In al het proces dat werd uitgevoerd met de oplossingen in verschillende concentraties, werd een spanning van 27,5 kV gebruikt, geleverd door een Gamma High Voltage Research Inc. Model E30-apparatuur aangesloten op een metalen naald die op 12 cm van de collector was geplaatst. De stroom van de oplossing werd geregeld door een spuitpomp van Braintree Scientific Syringe Pump Brand Inc. die was ingesteld tussen 0,3 en 1 ml/u.

Elektrospinning Sol-Gel-proces

Dit proces werd uitgevoerd met behulp van een coagulatiebad van gedestilleerd water en een trekcilindersysteem met snelheidsregeling. We hebben nanovezelbundels van PA 6/66 in drie concentraties (12, 17 en 22%), volgens een volledig willekeurig unifactorieel ontwerp met drie replica's en een significantieniveau van α = 0,05. De onderzochte variabelen waren productiviteit in de afzetting van nanovezels, trekverhouding en treksterkte van de nanovezelbundel. Het is belangrijk op te merken dat concentraties van minder dan 12 gew.% niet werden geëvalueerd, aangezien deze toestand in voorlopige tests de vorming van elektrospinning-nanovezels niet toestond; op dezelfde manier werden geen concentraties hoger dan 22 gew.% beoordeeld, omdat de resulterende viscositeit erg hoog was, wat het roeren bij de bereiding van de oplossing en de daaropvolgende stroming in het elektrospinproces belemmerde. Bovendien werden alleen extreme concentraties en het middelpunt onderzocht.

Karakterisatietechnieken

Voor het basis elektrospinproces werd voor elke concentratie de productiviteit (mg/min) in de afzetting van elektrospun nanovezelmatten van PA 6/66 bepaald. Daarna werden deze morfologisch gekarakteriseerd door middel van een scanning elektronenmicroscoop (SEM).

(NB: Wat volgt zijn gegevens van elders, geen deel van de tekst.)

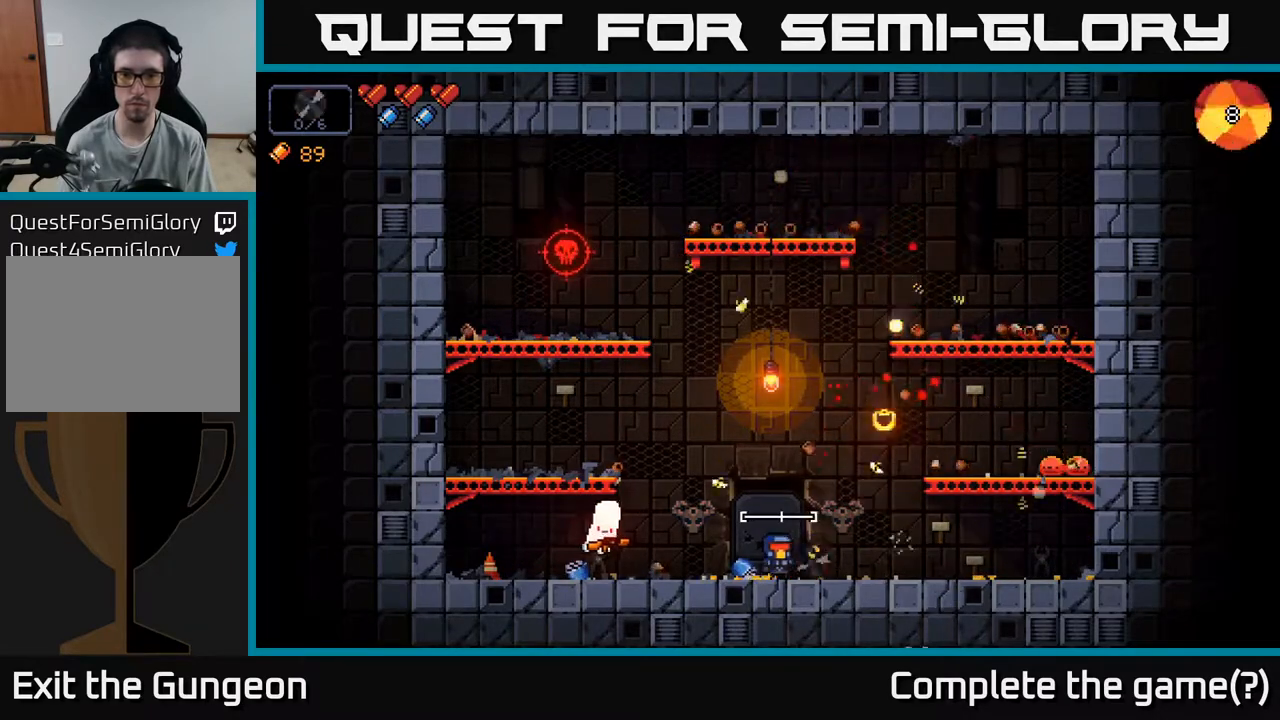
{"buttons": ["R2"], "left_stick": "center", "right_stick": "left", "events": [[17, "right_stick", "left"], [83, "left_stick", "left"], [150, "R2", "down"], [317, "left_stick", "center"]]}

Voor het elektrospinning-sol-gelproces werd, na het aanpassen van procesvariabelen (spanning, stroom, naald-collectorafstand), om een ​​stabiele en continue elektrospun-straal te krijgen, de trekverhouding van het proces bepaald, en vervolgens werden de verkregen PA 6/66 nanovezelbundels werden gekarakteriseerd door middel van SEM en trekproeven. Ten slotte werd de optimale procesconditie gekarakteriseerd door middel van differentiële scanningcalorimetrie (DSC).

SEM

De monsters werden gedurende ongeveer 200 s in een vacuümcoatingmachine [Denton Vacuum Desk IV] met goud bekleed. Aan het einde werden ze gedeponeerd in de monsterhouder van de scanning elektronenmicroscoop (JEOL JSM 6490 LV, Japan), uitgerust met wolfraamfilament. Daarna hebben we een vacuüm van 30 Pa in de kamer geïnduceerd om elektronen te genereren, te scannen en afbeeldingen te krijgen. Vervolgens werden met de beeldsoftware de gemiddelde nanovezeldiameters gemeten.

Trektest

Driehonderd draden nanovezelbundels werden getest met een testmachine (EZ-Test L, Shimadzu, Japan) met een proefsnelheid van 30 mm/min en een referentielengte van 50 mm volgens de ASTM D3822-normen.

DSC

Om faseovergangen te bepalen, werd de differentiële scanning calorimetrie (DSC) techniek gebruikt volgens de ASTM D3418-08 standaard toegepast op de polymere materiaalanalyse. We gebruikten een differentiële scanningcalorimeter (DSC) (TA Instruments, Q20, VS) met monsters van 5 mg die werden gedeponeerd in hermetisch afgesloten aluminiumkroezen en onderworpen aan twee opeenvolgende verwarmingscycli van 25 tot 250 °C bij een 10 °C/min. snelheid met 5 min isothermen tussen elke cyclus. De TA Universal Analyzer®-software, aangepast aan de apparatuur, maakte het mogelijk om de thermogrammen te krijgen om de glasovergangstemperaturen en materiaalfusie te bepalen.

Resultaten en discussie

Productiviteit van het basiselektrospinproces

Afbeelding 2 toont productiviteitsresultaten (mg/min) in de nanovezelafzetting tijdens het basiselektrospinproces bij verschillende concentraties. Voor deze variabele genereerde de ANOVA een p waarde van 0,015. Dit geeft aan dat in ieder geval een mediaan anders is. Vervolgens werd de post-hoc Tukey-test toegepast en deze gaf aan dat voor deze variabele de productiviteitswaardegemiddelden bij concentraties van 17 en 22% onderling gelijkwaardig zijn, maar hoger dan die verkregen bij een concentratie van 12%.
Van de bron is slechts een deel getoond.